• [Assigned task] The listing below must be repeated word for word, with its images excluded.

• [Data supplied]
__________________________________________________

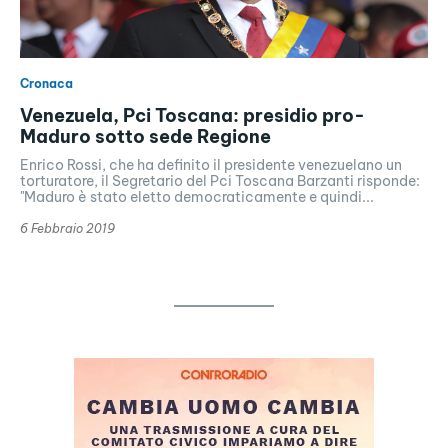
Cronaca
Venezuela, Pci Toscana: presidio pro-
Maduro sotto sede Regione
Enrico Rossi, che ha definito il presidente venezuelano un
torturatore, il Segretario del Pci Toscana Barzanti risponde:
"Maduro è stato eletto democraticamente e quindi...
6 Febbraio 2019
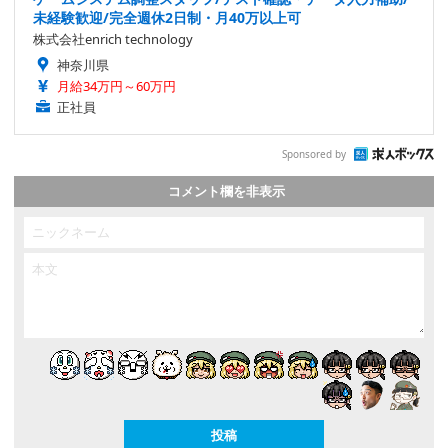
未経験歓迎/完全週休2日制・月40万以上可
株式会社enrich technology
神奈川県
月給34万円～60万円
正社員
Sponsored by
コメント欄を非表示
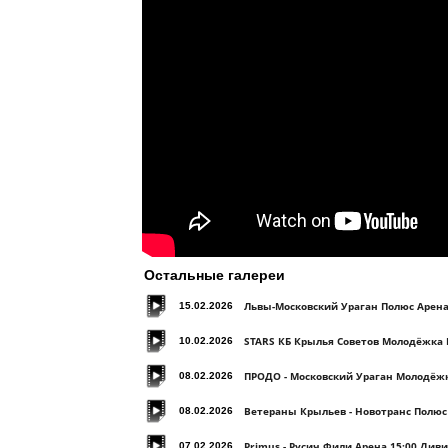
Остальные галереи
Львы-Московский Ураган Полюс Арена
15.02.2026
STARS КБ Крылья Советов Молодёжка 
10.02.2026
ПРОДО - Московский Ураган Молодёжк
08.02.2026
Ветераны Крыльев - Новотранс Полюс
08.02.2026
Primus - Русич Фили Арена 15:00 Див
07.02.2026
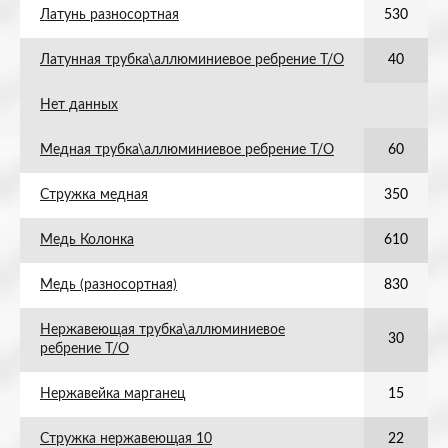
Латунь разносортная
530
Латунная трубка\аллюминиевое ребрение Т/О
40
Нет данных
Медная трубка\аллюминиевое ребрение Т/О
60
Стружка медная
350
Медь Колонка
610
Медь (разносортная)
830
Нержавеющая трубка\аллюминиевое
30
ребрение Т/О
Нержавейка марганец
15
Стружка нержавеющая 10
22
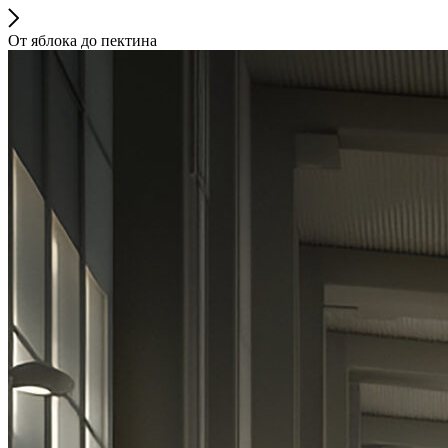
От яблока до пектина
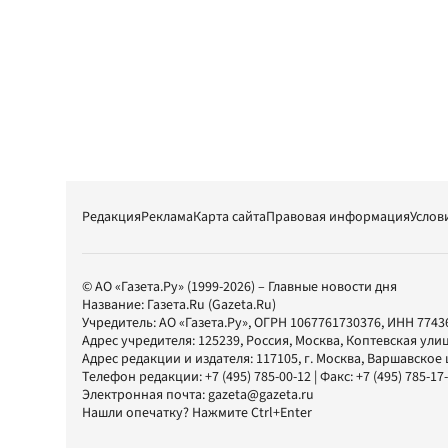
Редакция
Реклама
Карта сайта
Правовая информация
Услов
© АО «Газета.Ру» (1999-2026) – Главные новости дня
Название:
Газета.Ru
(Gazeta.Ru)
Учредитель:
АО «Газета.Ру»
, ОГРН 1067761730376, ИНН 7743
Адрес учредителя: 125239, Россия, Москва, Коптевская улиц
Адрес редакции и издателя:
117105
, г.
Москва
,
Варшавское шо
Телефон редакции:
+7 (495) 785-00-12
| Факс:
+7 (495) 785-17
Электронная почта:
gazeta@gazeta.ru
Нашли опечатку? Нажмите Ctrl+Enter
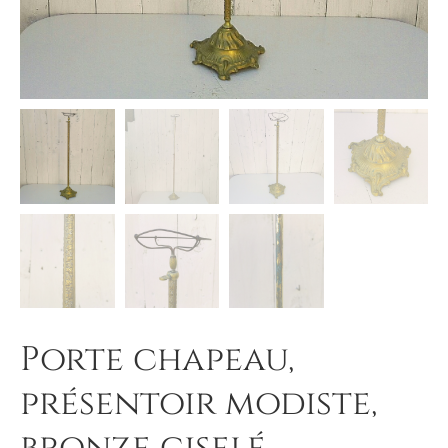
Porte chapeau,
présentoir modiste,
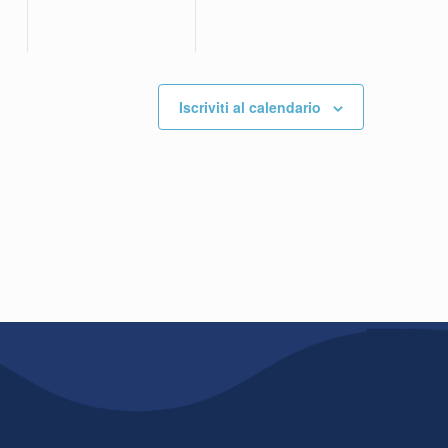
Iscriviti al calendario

__________________________________________________

• [Written answer]
Cronaca
Venezuela, Pci Toscana: presidio pro-
Maduro sotto sede Regione
Enrico Rossi, che ha definito il presidente venezuelano un
torturatore, il Segretario del Pci Toscana Barzanti risponde:
"Maduro è stato eletto democraticamente e quindi...
6 Febbraio 2019
未経験歓迎/完全週休2日制・月40万以上可
株式会社enrich technology
神奈川県
月給34万円～60万円
正社員
Sponsored by
コメント欄を非表示
Остальные галереи
Львы-Московский Ураган Полюс Арена
15.02.2026
STARS КБ Крылья Советов Молодёжка 
10.02.2026
ПРОДО - Московский Ураган Молодёжк
08.02.2026
Ветераны Крыльев - Новотранс Полюс
08.02.2026
Primus - Русич Фили Арена 15:00 Див
07.02.2026
Латунь разносортная
530
Латунная трубка\аллюминиевое ребрение Т/О
40
Нет данных
Медная трубка\аллюминиевое ребрение Т/О
60
Стружка медная
350
Медь Колонка
610
Медь (разносортная)
830
Нержавеющая трубка\аллюминиевое
30
ребрение Т/О
Нержавейка марганец
15
Стружка нержавеющая 10
22
От яблока до пектина
Редакция
Реклама
Карта сайта
Правовая информация
Услов
© АО «Газета.Ру» (1999-2026) – Главные новости дня
Название:
Газета.Ru
(Gazeta.Ru)
Учредитель:
АО «Газета.Ру»
, ОГРН 1067761730376, ИНН 7743
Адрес учредителя: 125239, Россия, Москва, Коптевская улиц
Адрес редакции и издателя:
117105
, г.
Москва
,
Варшавское шо
Телефон редакции:
+7 (495) 785-00-12
| Факс:
+7 (495) 785-17
Электронная почта:
gazeta@gazeta.ru
Нашли опечатку? Нажмите Ctrl+Enter
Porte chapeau,
présentoir modiste,
Iscriviti al calendario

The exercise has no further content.